Exercise objective:
Reproduce the text of all the data below line for line, character for character, and leave the pictures out of your answer.

*** Opening Input records ***

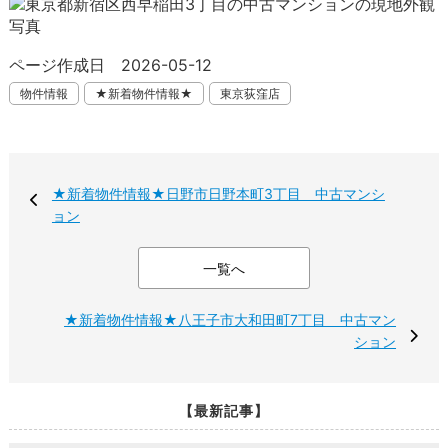
ページ作成日 2026-05-12
物件情報
★新着物件情報★
東京荻窪店
★新着物件情報★日野市日野本町3丁目 中古マンシ
ョン
一覧へ
★新着物件情報★八王子市大和田町7丁目 中古マン
ション
【最新記事】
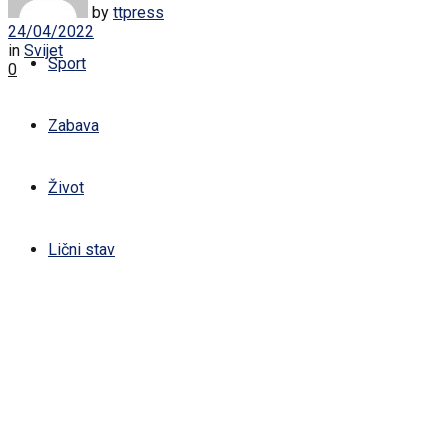
Žena
by
ttpress
24/04/2022
in
Svijet
Sport
0
Zabava
Život
Lični stav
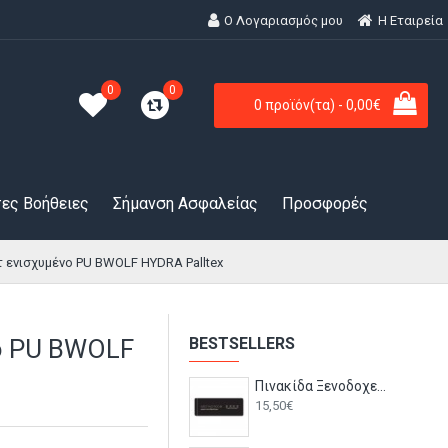
Ο Λογαριασμός μου
H Εταιρεία
0
0
0 προϊόν(τα) - 0,00€
ες Βοήθειες
Σήμανση Ασφαλείας
Προσφορές
 ενισχυμένο PU BWOLF HYDRA Palltex
ο PU BWOLF
BESTSELLERS
Πινακίδα Ξενοδοχείου: Χώρος Συνεδριάσεων - Meeting Room HTA35
15,50€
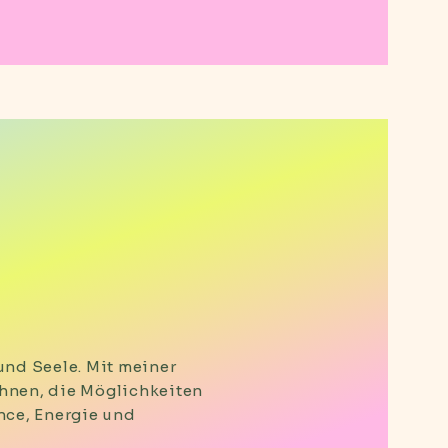
 und Seele. Mit meiner
Ihnen, die Möglichkeiten
nce, Energie und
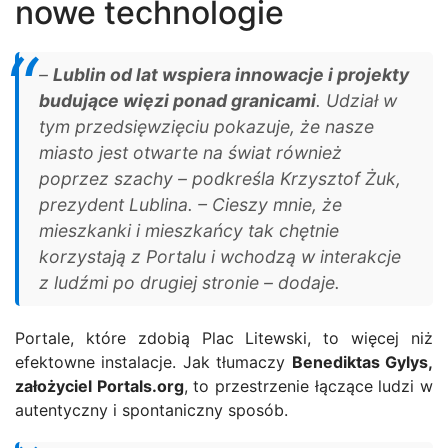
nowe technologie
–
Lublin od lat wspiera innowacje i projekty
budujące więzi ponad granicami
. Udział w
tym przedsięwzięciu pokazuje, że nasze
miasto jest otwarte na świat również
poprzez szachy – podkreśla Krzysztof Żuk,
prezydent Lublina. – Cieszy mnie, że
mieszkanki i mieszkańcy tak chętnie
korzystają z Portalu i wchodzą w interakcje
z ludźmi po drugiej stronie – dodaje.
Portale, które zdobią Plac Litewski, to więcej niż
efektowne instalacje. Jak tłumaczy
Benediktas Gylys,
założyciel Portals.org
, to przestrzenie łączące ludzi w
autentyczny i spontaniczny sposób.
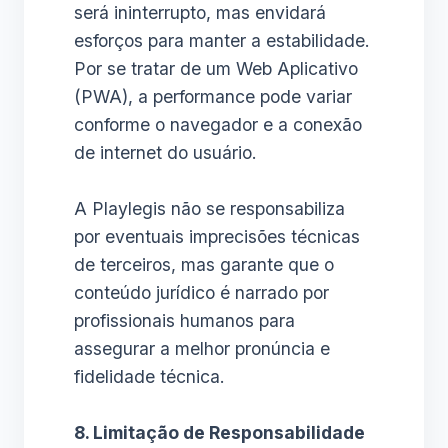
será ininterrupto, mas envidará
esforços para manter a estabilidade.
Por se tratar de um Web Aplicativo
(PWA), a performance pode variar
conforme o navegador e a conexão
de internet do usuário.
A Playlegis não se responsabiliza
por eventuais imprecisões técnicas
de terceiros, mas garante que o
conteúdo jurídico é narrado por
profissionais humanos para
assegurar a melhor pronúncia e
fidelidade técnica.
8. Limitação de Responsabilidade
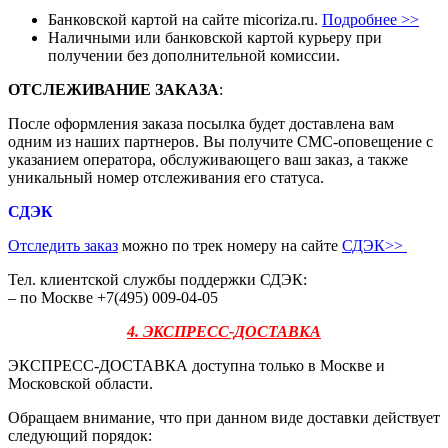
Банковской картой на сайте micoriza.ru.
Подробнее >>
Наличными или банковской картой курьеру при
получении без дополнительной комиссии.
ОТСЛЕЖИВАНИЕ ЗАКАЗА
:
После оформления заказа посылка будет доставлена вам
одним из наших партнеров. Вы получите СМС-оповещение с
указанием оператора, обслуживающего ваш заказ, а также
уникальный номер отслеживания его статуса.
СДЭК
Отследить заказ
можно по трек номеру на сайте
СДЭК
>>
Тел. клиентской службы поддержки СДЭК:
– по Москве +7(495) 009-04-05
4. ЭКСПРЕСС-ДОСТАВКА
ЭКСПРЕСС-ДОСТАВКА доступна только в Москве и
Московской области.
Обращаем внимание, что при данном виде доставки действует
следующий порядок:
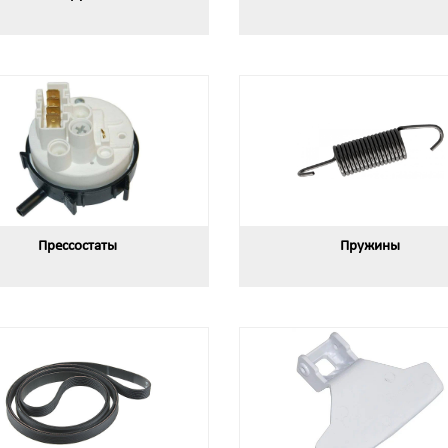
Прессостаты
Пружины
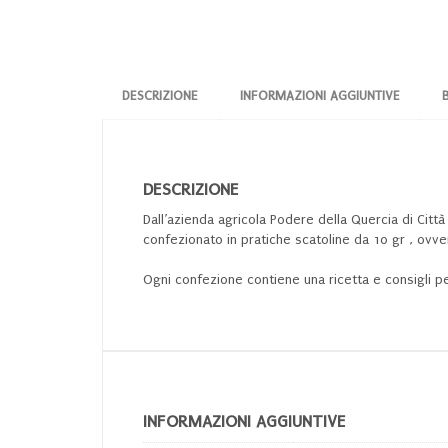
DESCRIZIONE
INFORMAZIONI AGGIUNTIVE
DESCRIZIONE
Dall’azienda agricola Podere della Quercia di Citt
confezionato in pratiche scatoline da 10 gr , ovv
Ogni confezione contiene una ricetta e consigli p
INFORMAZIONI AGGIUNTIVE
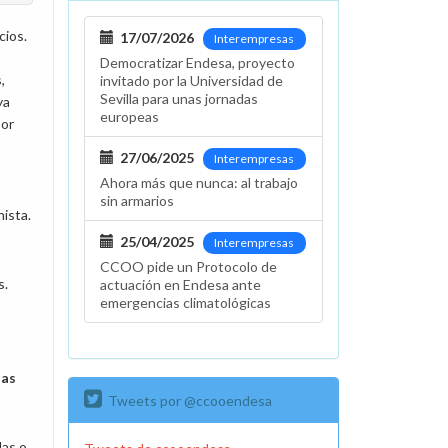
cios.
17/07/2026
Interempresas
Democratizar Endesa, proyecto
,
invitado por la Universidad de
Sevilla para unas jornadas
ya
europeas
por
27/06/2025
Interempresas
Ahora más que nunca: al trabajo
sin armarios
ista.
25/04/2025
Interempresas
CCOO pide un Protocolo de
s.
actuación en Endesa ante
emergencias climatológicas
das
Tweets por @ccooendesa
das o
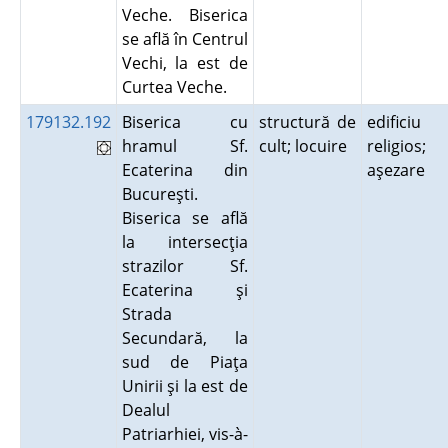
Veche. Biserica
se află în Centrul
Vechi, la est de
Curtea Veche.
179132.192
Biserica cu
structură de
edificiu
hramul Sf.
cult; locuire
religios;
Ecaterina din
aşezare
Bucureşti.
Biserica se află
la intersecţia
strazilor Sf.
Ecaterina şi
Strada
Secundară, la
sud de Piaţa
Unirii şi la est de
Dealul
Patriarhiei, vis-à-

*** Closing Input records ***

Final answer:
ページ作成日 2026-05-12
物件情報
★新着物件情報★
東京荻窪店
★新着物件情報★日野市日野本町3丁目 中古マンシ
ョン
一覧へ
★新着物件情報★八王子市大和田町7丁目 中古マン
ション
【最新記事】
Žena
by
ttpress
24/04/2022
in
Svijet
Sport
0
Zabava
Život
Lični stav
Ο Λογαριασμός μου
H Εταιρεία
0
0
0 προϊόν(τα) - 0,00€
ες Βοήθειες
Σήμανση Ασφαλείας
Προσφορές
 ενισχυμένο PU BWOLF HYDRA Palltex
ο PU BWOLF
BESTSELLERS
Πινακίδα Ξενοδοχείου: Χώρος Συνεδριάσεων - Meeting Room HTA35
15,50€
 und Seele. Mit meiner
Ihnen, die Möglichkeiten
nce, Energie und
nowe technologie
–
Lublin od lat wspiera innowacje i projekty
budujące więzi ponad granicami
. Udział w
tym przedsięwzięciu pokazuje, że nasze
miasto jest otwarte na świat również
poprzez szachy – podkreśla Krzysztof Żuk,
prezydent Lublina. – Cieszy mnie, że
mieszkanki i mieszkańcy tak chętnie
korzystają z Portalu i wchodzą w interakcje
z ludźmi po drugiej stronie – dodaje.
Portale, które zdobią Plac Litewski, to więcej niż
efektowne instalacje. Jak tłumaczy
Benediktas Gylys,
założyciel Portals.org
, to przestrzenie łączące ludzi w
autentyczny i spontaniczny sposób.
será ininterrupto, mas envidará
esforços para manter a estabilidade.
Por se tratar de um Web Aplicativo
(PWA), a performance pode variar
conforme o navegador e a conexão
de internet do usuário.
A Playlegis não se responsabiliza
por eventuais imprecisões técnicas
de terceiros, mas garante que o
conteúdo jurídico é narrado por
profissionais humanos para
assegurar a melhor pronúncia e
fidelidade técnica.
8. Limitação de Responsabilidade
Банковской картой на сайте micoriza.ru.
Подробнее >>
Наличными или банковской картой курьеру при
получении без дополнительной комиссии.
ОТСЛЕЖИВАНИЕ ЗАКАЗА
:
После оформления заказа посылка будет доставлена вам
одним из наших партнеров. Вы получите СМС-оповещение с
указанием оператора, обслуживающего ваш заказ, а также
уникальный номер отслеживания его статуса.
СДЭК
Отследить заказ
можно по трек номеру на сайте
СДЭК
>>
Тел. клиентской службы поддержки СДЭК:
– по Москве +7(495) 009-04-05
4. ЭКСПРЕСС-ДОСТАВКА
ЭКСПРЕСС-ДОСТАВКА доступна только в Москве и
Московской области.
Обращаем внимание, что при данном виде доставки действует
следующий порядок:
Прессостаты
Пружины
DESCRIZIONE
INFORMAZIONI AGGIUNTIVE
DESCRIZIONE
Dall’azienda agricola Podere della Quercia di Citt
confezionato in pratiche scatoline da 10 gr , ovv
Ogni confezione contiene una ricetta e consigli p
INFORMAZIONI AGGIUNTIVE
cios.
17/07/2026
Interempresas
Democratizar Endesa, proyecto
,
invitado por la Universidad de
Sevilla para unas jornadas
ya
europeas
por
27/06/2025
Interempresas
Ahora más que nunca: al trabajo
sin armarios
ista.
25/04/2025
Interempresas
CCOO pide un Protocolo de
s.
actuación en Endesa ante
emergencias climatológicas
das
Tweets por @ccooendesa
das o
Veche. Biserica
se află în Centrul
Vechi, la est de
Curtea Veche.
179132.192
Biserica cu
structură de
edificiu
hramul Sf.
cult; locuire
religios;
Ecaterina din
aşezare
Bucureşti.
Biserica se află
la intersecţia
strazilor Sf.
Ecaterina şi
Strada
Secundară, la
sud de Piaţa
Unirii şi la est de
Dealul
Patriarhiei, vis-à-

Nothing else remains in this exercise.